The vast majority of the 658 single-pane windows at the U.S. Capitol were fortified during a renovation from 2017-2019, adding an extra layer of protection against attack.

But on January 6th, rioters somehow located the few windows that weren’t reinforced. Once broken, those windows served as main access points for the violent mob.

The Los Angeles Times, which first reported on the story, notes that it’s unclear if the vulnerable windows were located “by sheer luck, real-time trial and error, or advance knowledge by rioters.”

“Video shows some of the first rioters to break through the police line running past 15 reinforced windows, making a beeline for a recessed area on the Senate side of the building, where two unreinforced windows and two doors with unreinforced glass were all that stood between them and hallways leading to lawmakers inside who had not begun to evacuate,” reports The Los Angeles Times. The outlet adds:

The four unreinforced windows and doors that were the first points of entry on Jan. 6 are all in a recessed alcove, shielded by exterior walls on three sides. They were not the first windows, nor the easiest to reach for rioters storming up the Capitol steps. Attackers ran more than 100 feet across a courtyard to reach the covered outdoor entryway, where two unreinforced windows and one of the doors are.

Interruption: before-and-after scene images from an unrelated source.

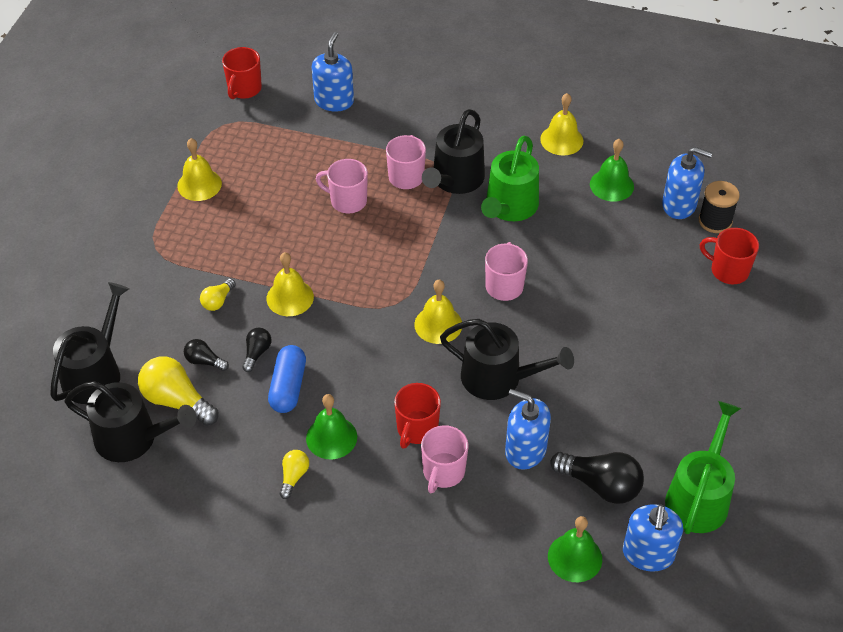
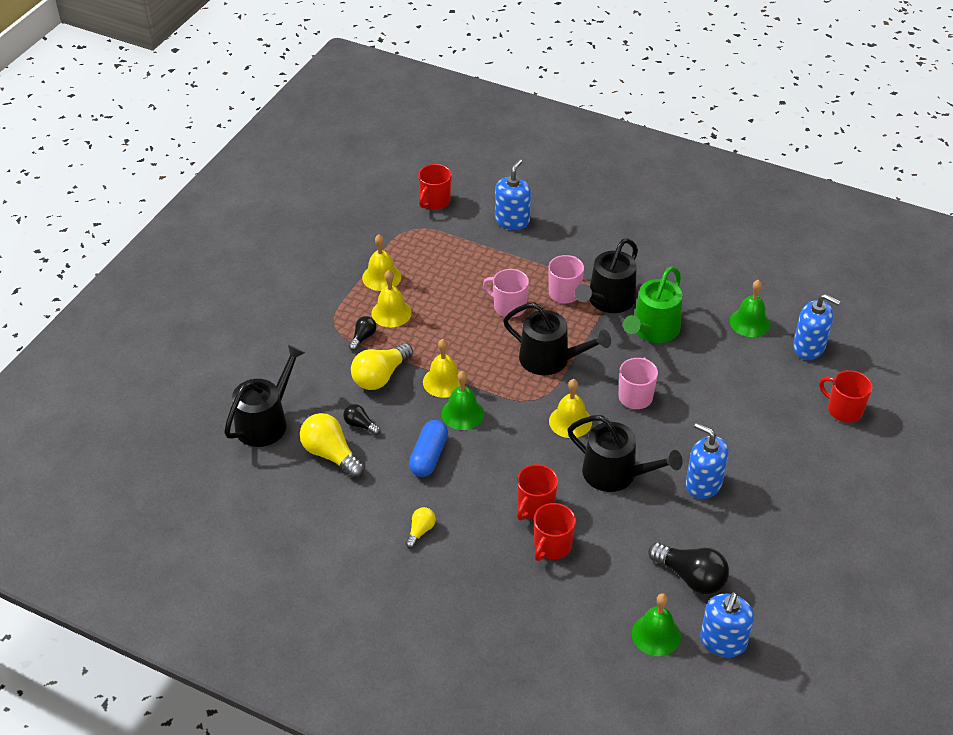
camera: 10 degrees right, 5 degrees down
(133, 438) = (288, 480): black watering can -> black watering can (550, 359)
(218, 301) = (380, 376): yellow light bulb -> yellow light bulb, size x1.87
(257, 353) = (406, 424): black light bulb -> black light bulb (363, 338)
(331, 437) = (459, 503): green bell -> green bell (462, 413)
(443, 472) = (552, 546): pink mug -> red mug
(525, 450) = (628, 538): blue soap dispenser -> blue soap dispenser (703, 484)
(561, 140) = (711, 278): yellow bell -> yellow bell (391, 313)
(699, 497) = (778, 600): green watering can -> none
(715, 221) = (839, 365): black spool -> none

The upgraded windows were not installed with riot prevention in mind. Instead, they were designed to withstand explosions. But they did thwart the rioters. “Every reinforced window that was attacked by insurrectionists appears to have remained intact, even if damaged,” reports the Los Angeles Times.

The windows that were not reinforced, about a dozen on the ground floor, were deemed low-risk – they were either in low-traffic areas or in places where authorities thought a potential bombing was unlikely.

But on January 6th, Trump supporters exploited their vulnerability.

“I couldn’t believe that they were able to breach those points as easily as they did,” Scott Lilly, a former House Appropriations Committee Democratic staff director, told The Times “It certainly shows that all of the money and inconvenience that we’ve instituted on those buildings was not particularly well spent.”

A House select committee is probing the January 6th attack. A spokeswoman for the committee told The Los Angeles Times that investigators “need to understand everything on that day.”